I’m working on the type of bug that might take me a day, it might take me a week, or it might cause me to give up entirely.
In our system, there is a process of mine (the schedule daemon) that gets events from another process (the event broker) and does some database manipulation. Because the events can come thick and fast, and because I don’t want them stepping on each other, each event causes a separate thread to be spawned, and the thread action is guarded by a global “synchronized” object (this is in Java, by the way). Most of the time, this works fine – if an event happens while another thread is still processing, the second one waits for the first one to relinquish the lock, and it does its thing. The event processing threads generally take 5-15 seconds to run.
But I have a log file I from a customer site, where it appears that one of these event threads started at 04:17, and never finished and never relinquished the lock. So events that happened at 04:51, 05:52 and 06:01 never got processed. And I can’t for the life of me figure out why.
I’ve looked extensively at the code between the last progress message from the 04:17 thread and the progress message it should have printed next. Nothing leaps out at me. And like I said, this code works all over the place, even at this customer site most of the time.
One possibility is that some other program is manipulating the database at the time. I do know that the Playlist that was being retrieved at the time of failure is not present in the next day’s backup, so something may have been deleting it at the time.
I wrote a program that calls the same database method as the one that hung over and over again, and ran that in a continuous loop while doing other stuff to the database including deleting the playlist in question. But while I’ve got my test program to fail with an exception numerous times, it never hangs. (I’m assuming that if a thread dies with an exception, it will release its locks.
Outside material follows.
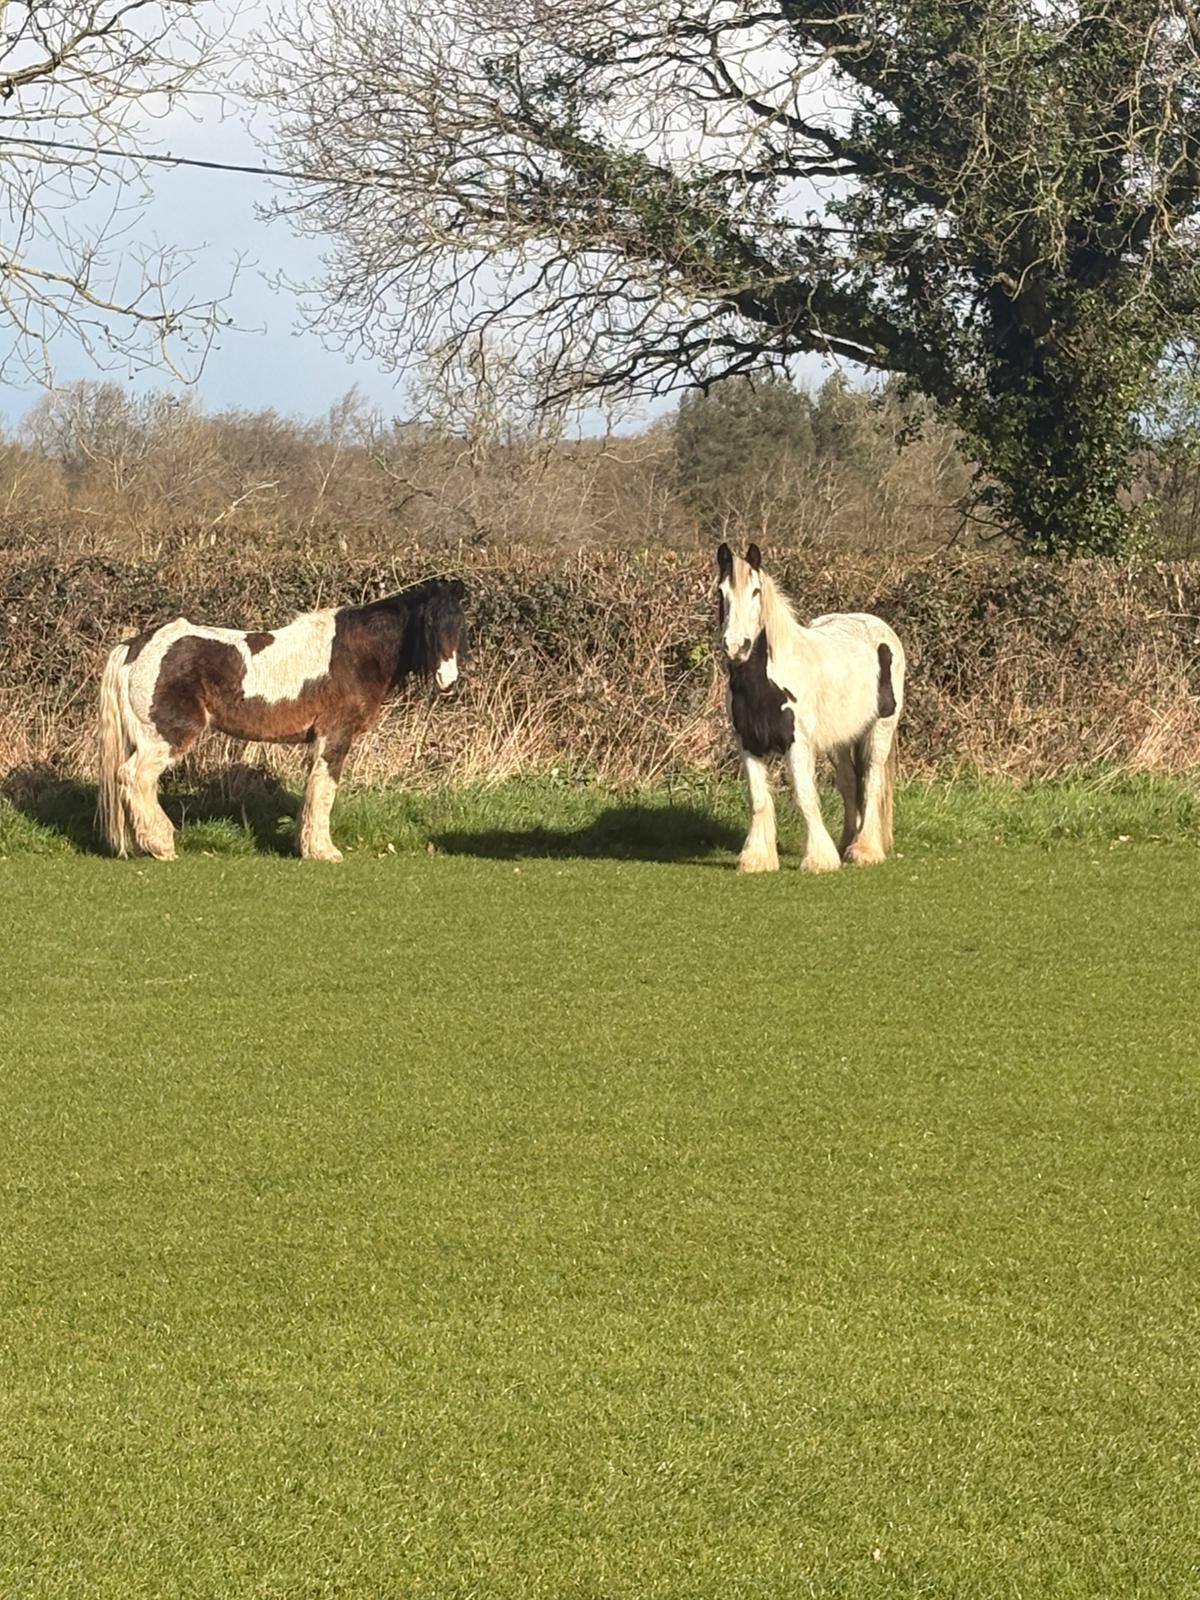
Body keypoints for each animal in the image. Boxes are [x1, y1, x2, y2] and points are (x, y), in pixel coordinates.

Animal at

Something else to investigate, I guess.)
I guess my next step is to step up the tree a bit, and instead of calling the low level query multiple times, try spawning the thread that hung multiple times. Other than that, I’m baffled.
I feel your pain Paul, I’ve hit the “that’s it, I’m giving up programming for ever” point so many times… And threads were usually involved!
No idea how debugging Java compares to debugging Perl, but I hope for your sanity’s sake you suss it out swiftly, or at least more swiftly than I usually do!
Damn hot here by the way. Should have packed some English weather…
Barry, it’s hot in Thailand? Can I be the first to say “no shit, Sherlock”?
I could never live in such a climate.
Sorry, obviously I knew it would be hot, but hadn’t quite mentally prepared myself for the intensity. Probably the same short-sightedness that plagues me with debugging!
I asked a Canadian friend who’s been here 8 years how long it takes to acclimatise. When she’d finished laughing, she assured me that I will never, ever do so… Still, it’s due to rain sometime in June.
Drifting back on topic, you assumed that if a thread dies with an exception, it will release its locks. Usually it’s my assumptions that are at fault. Not suggesting yours is, but it should be simple enough to rule it out…
No, I checked the documentation and synchronized(Object) locks are supposed to be released as soon as control goes out of scope, especially with exceptions.
Right now I’m running a test with a program that continually spawns these threads, and another program that deletes the playlists that the thread is loading. So far, after 700+ iterations, no dice.